In December 2017, NIO released its first mass production car, the ES8 pure-electric, seven-seat sports utility vehicle, with the first deliveries scheduled for April.

Experts said that one reason behind NIO's planned American IPO could be the high profitability requirement set by the Chinese regulator for a listing on the domestic stock market.

Coincidently, another Chinese electric car startup WM Motor was also reported to prepare for a listing in the United States or Hong Kong.

In a recent interview with Bloomberg, WM Motor Chief Executive Officer Freeman Shen revealed that the company was in talks with several financial institutions for a proposed IPO in the United States and Hong Kong. But Shen did not exclude the mainland as a destination for the listing.

Shen explained that the plan of listing shares overseas was primarily based on the consideration of obtaining more opportunities to cooperate with different global partners, though admitting that a domestic IPO could bring the company more benefits because the mainland is where its main target customers stay.

Established in late-2015, WM Motor has raised more than 12 billion yuan from strategic investors including Chengwei Capital, Envision Energy and Baidu, which is betting on autonomous driving. WM Motor launched its Weltmeister EX5 pure-electric, smart sports utility vehicle in December last year, the company's first mass production car equipped with a powerful battery enabling the car to run up to 600 kilometers.

With a goal of taking on Tesla, the influential US electric car producer which is reportedly facing barriers in finalizing a deal that allows it to set up a wholly owned manufacturing facility in Shanghai, NIO and WM Motor, both described as "unicorns" in the country's automobile industry, have found favor with the China Securities Regulatory Commission (CSRC), which just categorized the duo as the "new blue-chip" firms, which are encouraged to seek listings on the domestic A-share market through issuing the Chinese depositary receipt, a type of transferable financial security that is traded on a local stock exchange.

The policy could be seen as a fast-track green passage that makes it easier for valuable startups in the technology-intensive sectors to go public domestically, as China is going out of its way to transform its economy into one driven by scientific and technological innovation.

In response, NIO did not comment on whether it would get listed on the A-share market through issuing the Chinese depositary receipt in the context of candidate companies normally having to wait for a few years to enter the high-threshold A-share market that is extremely demanding in terms of corporate potential and profitability.

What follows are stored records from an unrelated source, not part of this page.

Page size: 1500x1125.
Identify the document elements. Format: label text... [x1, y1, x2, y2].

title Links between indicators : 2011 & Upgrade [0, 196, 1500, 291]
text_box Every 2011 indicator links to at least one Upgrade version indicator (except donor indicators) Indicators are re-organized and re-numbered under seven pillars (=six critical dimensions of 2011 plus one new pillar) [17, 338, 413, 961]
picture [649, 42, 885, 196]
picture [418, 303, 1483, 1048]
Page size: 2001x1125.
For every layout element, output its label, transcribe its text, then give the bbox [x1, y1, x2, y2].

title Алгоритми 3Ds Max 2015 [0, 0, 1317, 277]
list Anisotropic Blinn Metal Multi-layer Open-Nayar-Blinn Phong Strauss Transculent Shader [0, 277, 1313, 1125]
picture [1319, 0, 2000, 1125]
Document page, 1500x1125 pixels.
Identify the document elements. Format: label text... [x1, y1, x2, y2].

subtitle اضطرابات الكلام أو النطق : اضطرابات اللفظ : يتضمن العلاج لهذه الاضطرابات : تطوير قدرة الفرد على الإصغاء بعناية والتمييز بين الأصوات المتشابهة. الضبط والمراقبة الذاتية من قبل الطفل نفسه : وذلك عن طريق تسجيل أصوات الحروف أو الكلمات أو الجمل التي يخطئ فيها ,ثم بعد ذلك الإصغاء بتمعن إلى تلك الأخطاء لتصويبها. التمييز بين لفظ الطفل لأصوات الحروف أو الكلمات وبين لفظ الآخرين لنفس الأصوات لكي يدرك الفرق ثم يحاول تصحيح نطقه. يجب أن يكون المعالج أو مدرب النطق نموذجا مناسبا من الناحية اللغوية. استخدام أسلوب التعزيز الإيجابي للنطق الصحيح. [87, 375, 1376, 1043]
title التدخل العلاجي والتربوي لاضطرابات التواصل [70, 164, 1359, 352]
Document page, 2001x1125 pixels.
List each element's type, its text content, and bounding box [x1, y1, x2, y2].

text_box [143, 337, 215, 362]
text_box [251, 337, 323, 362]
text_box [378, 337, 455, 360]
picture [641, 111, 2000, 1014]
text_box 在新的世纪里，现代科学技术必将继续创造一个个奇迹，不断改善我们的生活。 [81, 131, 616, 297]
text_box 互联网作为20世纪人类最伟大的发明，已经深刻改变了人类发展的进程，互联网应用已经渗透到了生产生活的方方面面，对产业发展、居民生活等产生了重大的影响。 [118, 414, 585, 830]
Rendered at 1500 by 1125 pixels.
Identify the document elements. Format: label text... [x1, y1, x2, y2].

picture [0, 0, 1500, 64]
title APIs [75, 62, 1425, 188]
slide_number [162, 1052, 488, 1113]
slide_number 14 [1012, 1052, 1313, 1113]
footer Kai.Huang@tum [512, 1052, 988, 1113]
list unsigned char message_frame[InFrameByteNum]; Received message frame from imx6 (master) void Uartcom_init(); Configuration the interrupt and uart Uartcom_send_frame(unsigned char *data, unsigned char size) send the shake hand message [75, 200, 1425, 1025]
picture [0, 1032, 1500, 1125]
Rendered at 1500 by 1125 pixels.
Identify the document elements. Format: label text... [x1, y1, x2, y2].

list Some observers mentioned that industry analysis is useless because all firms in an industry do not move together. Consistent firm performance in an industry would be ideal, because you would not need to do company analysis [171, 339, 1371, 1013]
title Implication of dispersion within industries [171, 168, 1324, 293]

At the same time, the favorable policy also offers an olive branch to the powerful overseas-listed technology titans or firms who are planning to list shares overseas. There were domestic media reports saying that the CSRC, together with the Shanghai and Shenzhen bourses, sent invitation letters to Baidu, Alibaba, Tencent and JD.com, collectively known as BATJ companies, calling on them to return to the A-share market. Baidu, Alibaba and JD.com are listed in the United States while Tencent is listed in Hong Kong.

On the sidelines of the annual session of the National People's Congress which just wrapped up this week, the heads of Baidu, Tencent and JD.com unanimously expressed willingness to come back to the A-share market in a sign described as the coherence to the national call.

On this point, Qihoo 360 could be set as a successful precedent. Last year, the leading Chinese cybersecurity software developer got closer to a relisting on the A-share market at a higher evaluation through a back-door listing, after it had delisted from the New York Stock Exchange.